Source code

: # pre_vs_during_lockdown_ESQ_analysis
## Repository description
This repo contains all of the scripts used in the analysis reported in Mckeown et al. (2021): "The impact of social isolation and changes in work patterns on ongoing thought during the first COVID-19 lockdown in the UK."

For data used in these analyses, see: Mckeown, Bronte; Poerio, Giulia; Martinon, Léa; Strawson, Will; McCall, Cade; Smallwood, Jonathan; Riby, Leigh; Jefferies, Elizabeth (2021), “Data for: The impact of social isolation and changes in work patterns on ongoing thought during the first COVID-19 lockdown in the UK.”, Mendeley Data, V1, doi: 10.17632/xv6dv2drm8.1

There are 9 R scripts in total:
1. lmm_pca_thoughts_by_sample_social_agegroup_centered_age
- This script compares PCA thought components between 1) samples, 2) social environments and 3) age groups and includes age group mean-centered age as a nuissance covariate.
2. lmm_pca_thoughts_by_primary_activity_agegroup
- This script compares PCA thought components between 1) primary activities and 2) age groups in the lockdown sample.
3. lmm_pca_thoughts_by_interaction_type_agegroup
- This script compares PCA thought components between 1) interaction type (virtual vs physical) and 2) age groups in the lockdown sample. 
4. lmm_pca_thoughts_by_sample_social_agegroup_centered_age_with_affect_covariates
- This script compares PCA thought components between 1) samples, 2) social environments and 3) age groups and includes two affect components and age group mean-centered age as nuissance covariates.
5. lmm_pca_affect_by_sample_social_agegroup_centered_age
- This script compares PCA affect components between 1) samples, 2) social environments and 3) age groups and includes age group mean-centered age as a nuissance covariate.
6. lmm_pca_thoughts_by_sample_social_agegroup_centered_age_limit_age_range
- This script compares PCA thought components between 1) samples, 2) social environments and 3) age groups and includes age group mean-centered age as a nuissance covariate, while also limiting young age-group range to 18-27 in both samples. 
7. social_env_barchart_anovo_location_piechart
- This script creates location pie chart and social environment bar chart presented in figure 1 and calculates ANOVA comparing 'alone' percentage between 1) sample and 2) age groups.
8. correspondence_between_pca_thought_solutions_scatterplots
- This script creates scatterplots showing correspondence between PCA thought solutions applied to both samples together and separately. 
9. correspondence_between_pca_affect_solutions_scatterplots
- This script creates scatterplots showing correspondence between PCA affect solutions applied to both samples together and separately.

(Your assignment):
Output only the lines from the one that contains "between PCA thought" through the last line of the data above, each restated exactly.

(Exercise answer):
- This script creates scatterplots showing correspondence between PCA thought solutions applied to both samples together and separately. 
9. correspondence_between_pca_affect_solutions_scatterplots
- This script creates scatterplots showing correspondence between PCA affect solutions applied to both samples together and separately.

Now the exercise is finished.